What Predicts Success for our kids?

What predicts success? A 2015 American study by the National Center for Learning Disorders found that having an Individual Education Plan wasn’t the most important factor. More important was having

  • strong support from parents,
  • a strong connection to friends and community, and
  • a strong sense of self confidence.

1200 young adults (1-2 years after leaving school, both with and without diagnosed learning issues) were surveyed about their school experiences, results, hobbies, family structure, services received, and life satisfaction. The results showed students with learning and attention issues could be grouped into ‘Navigators’, ‘Copers’ and ‘Strugglers’. The Navigators had the most positive outcomes post secondary schooling. What set them apart was having a positive mindset, strong family support, self advocacy skills, mentor support, community connection, early intervention, positive messages and high expectations from others.

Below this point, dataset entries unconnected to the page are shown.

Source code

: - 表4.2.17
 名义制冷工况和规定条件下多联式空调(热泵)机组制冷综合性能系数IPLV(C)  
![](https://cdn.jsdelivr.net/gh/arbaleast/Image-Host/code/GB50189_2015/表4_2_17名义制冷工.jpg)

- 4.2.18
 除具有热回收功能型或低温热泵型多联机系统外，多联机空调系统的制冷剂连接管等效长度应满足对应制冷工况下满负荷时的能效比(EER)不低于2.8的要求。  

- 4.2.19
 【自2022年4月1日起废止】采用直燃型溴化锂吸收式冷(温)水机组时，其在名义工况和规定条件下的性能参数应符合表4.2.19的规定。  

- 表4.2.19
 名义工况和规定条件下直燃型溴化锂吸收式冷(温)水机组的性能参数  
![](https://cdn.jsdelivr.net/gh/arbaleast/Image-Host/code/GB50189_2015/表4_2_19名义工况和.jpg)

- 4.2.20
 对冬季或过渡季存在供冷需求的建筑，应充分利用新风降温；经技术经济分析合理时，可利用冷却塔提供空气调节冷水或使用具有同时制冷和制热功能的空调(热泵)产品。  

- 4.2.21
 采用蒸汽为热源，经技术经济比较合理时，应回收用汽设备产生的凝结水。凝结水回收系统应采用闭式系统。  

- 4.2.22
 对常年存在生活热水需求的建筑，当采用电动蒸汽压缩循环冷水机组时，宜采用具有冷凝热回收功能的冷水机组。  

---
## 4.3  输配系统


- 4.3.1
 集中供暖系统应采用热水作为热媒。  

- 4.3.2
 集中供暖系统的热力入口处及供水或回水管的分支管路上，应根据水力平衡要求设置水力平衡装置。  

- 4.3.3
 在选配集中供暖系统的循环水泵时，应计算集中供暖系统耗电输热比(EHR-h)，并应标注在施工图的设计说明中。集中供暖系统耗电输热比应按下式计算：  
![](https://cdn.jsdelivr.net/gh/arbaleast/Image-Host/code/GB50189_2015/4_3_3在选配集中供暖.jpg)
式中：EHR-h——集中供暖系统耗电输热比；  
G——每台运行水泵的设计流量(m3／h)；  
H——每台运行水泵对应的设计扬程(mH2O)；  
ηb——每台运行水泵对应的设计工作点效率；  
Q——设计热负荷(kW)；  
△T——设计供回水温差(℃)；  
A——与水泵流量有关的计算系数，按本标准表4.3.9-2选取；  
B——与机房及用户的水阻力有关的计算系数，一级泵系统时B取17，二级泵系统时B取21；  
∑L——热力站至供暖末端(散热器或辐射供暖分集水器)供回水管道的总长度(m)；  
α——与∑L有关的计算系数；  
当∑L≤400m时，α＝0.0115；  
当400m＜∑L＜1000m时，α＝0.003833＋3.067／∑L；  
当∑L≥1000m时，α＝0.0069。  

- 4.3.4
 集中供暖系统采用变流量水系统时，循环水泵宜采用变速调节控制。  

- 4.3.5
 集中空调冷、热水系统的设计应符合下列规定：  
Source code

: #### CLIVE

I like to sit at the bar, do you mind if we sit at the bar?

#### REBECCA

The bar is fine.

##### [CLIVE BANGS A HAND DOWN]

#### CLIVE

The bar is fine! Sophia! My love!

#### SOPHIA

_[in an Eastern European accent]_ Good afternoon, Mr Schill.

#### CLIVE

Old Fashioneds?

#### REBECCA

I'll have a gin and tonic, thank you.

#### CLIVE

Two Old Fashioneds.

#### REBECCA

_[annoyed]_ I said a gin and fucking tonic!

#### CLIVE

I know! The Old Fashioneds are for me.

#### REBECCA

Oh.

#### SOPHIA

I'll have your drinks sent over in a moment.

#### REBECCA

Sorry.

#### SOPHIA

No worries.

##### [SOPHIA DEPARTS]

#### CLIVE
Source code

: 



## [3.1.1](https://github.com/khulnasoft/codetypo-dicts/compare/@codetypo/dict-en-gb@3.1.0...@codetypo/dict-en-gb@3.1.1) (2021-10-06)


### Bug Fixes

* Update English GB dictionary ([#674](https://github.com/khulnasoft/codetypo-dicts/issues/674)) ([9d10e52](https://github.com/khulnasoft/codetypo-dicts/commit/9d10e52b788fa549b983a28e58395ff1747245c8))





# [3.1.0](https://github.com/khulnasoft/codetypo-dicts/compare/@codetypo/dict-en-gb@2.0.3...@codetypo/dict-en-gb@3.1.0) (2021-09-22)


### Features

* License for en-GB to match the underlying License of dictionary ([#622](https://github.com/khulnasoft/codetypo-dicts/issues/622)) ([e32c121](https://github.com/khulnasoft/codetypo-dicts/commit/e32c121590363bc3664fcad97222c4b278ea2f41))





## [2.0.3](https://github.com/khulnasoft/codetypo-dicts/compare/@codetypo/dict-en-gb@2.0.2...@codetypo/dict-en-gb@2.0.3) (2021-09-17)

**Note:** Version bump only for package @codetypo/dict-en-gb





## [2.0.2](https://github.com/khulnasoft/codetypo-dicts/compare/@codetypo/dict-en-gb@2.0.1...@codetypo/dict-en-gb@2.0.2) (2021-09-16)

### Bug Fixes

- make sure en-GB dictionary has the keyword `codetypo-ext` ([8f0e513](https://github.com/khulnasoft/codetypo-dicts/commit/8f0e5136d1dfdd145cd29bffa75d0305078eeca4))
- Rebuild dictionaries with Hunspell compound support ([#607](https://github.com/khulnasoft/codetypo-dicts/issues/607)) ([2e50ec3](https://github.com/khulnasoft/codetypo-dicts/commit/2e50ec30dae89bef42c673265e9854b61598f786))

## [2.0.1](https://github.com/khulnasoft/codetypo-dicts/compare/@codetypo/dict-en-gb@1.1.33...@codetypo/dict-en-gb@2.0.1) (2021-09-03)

Parents can help their children become successful navigators by doing the following:

  • Talk regularly with your kids about differences and disability.
  • Share your own strengths and weaknesses to help your child identify theirs.
  • Help children define themselves by their strengths, not their difficulties.
  • Encourage them to be confident in their abilities, and persevere when challenged. 
  • Help them pursue their passions to boost self esteem and build community connections.
  • Work with the school to develop an IEP (ILP in Australia) and transition supports.
  • Include children in discussions about them.
  • Act early – seek evaluations and assessments as soon as you have concerns.
  • Tackle negative messages, teasing or low expectations from teachers and peers.
  • Educate yourself; be informed about service options and supports, build collaborative relationships with experts.
  • Connect with other parents and build your own support networks.